# MFing Putting



## JBHOLMES (Jul 27, 2006)

What are some good putting drills to do to improve your putting stroke? 



What is the best putter on the market?



What are some good videos or articles I can read/watch to get tips to help improve my putting.



Feel free to add anything else.


----------



## golfermatt91 (Jul 14, 2006)

i really like the srt 2 ball putter by odyssey

a putting drill make a 6 foot line starting with balls about 5 in. apart and do it around the hole so it would be like 40 balls but just do 10 rotate the line etc.


----------



## fitz-uk (Apr 28, 2006)

You will see a lot of pros working through a routine before they head off.

I like to hit 3 / 4 foot putts from around the hole, work on 7 or 8 balls, and if you miss one start again. Once you are solid from this range you will find it boosts your confidence and you make more of these knee tremblers


----------



## golfermatt91 (Jul 14, 2006)

ya also for the longer putts imagine theirs a 6 ft ring around the hole and concentrae on getting in their.


----------



## alex (Sep 3, 2006)

If its a longer putt where you realistically aren't going to hole out just try and get it within a dustbin lid of the hole.
For shorter putts: Use a smaller back swing but hit through the ball more with a long follow through. This means the club head will be accelerating through the ball rather than, if like me, you slow the club head down in fear of over hitting th e putt.


----------

Written instruction 1>
Count the lines in the records below that contain the word "Track", and give only the number.

(Data records)
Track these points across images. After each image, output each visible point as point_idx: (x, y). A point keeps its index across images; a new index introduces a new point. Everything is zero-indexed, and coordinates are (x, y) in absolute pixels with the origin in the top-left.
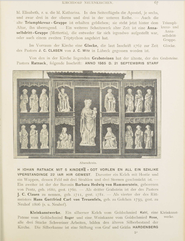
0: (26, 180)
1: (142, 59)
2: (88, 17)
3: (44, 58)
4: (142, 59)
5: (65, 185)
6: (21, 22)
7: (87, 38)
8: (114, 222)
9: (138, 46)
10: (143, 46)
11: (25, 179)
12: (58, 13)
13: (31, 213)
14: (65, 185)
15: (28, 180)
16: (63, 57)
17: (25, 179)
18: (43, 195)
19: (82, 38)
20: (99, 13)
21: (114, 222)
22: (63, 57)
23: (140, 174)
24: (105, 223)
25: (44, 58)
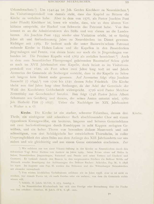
0: (15, 107)
1: (79, 65)
2: (22, 125)
3: (40, 18)
4: (79, 65)
5: (93, 78)
6: (77, 47)
7: (59, 14)
8: (113, 22)
9: (76, 57)
10: (66, 10)
11: (15, 106)
12: (70, 184)
13: (22, 113)
14: (93, 78)
15: (17, 107)
16: (27, 47)
17: (15, 106)
18: (71, 40)
19: (73, 142)
20: (63, 86)
21: (113, 22)
22: (27, 47)
23: (19, 101)
24: (104, 48)
25: (40, 18)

Written instruction 2>
Output the passage of the putting thread above from "a putting drill" to "the line etc.", copied word for word.

Solution 1>
1

Solution 2>
a putting drill make a 6 foot line starting with balls about 5 in. apart and do it around the hole so it would be like 40 balls but just do 10 rotate the line etc.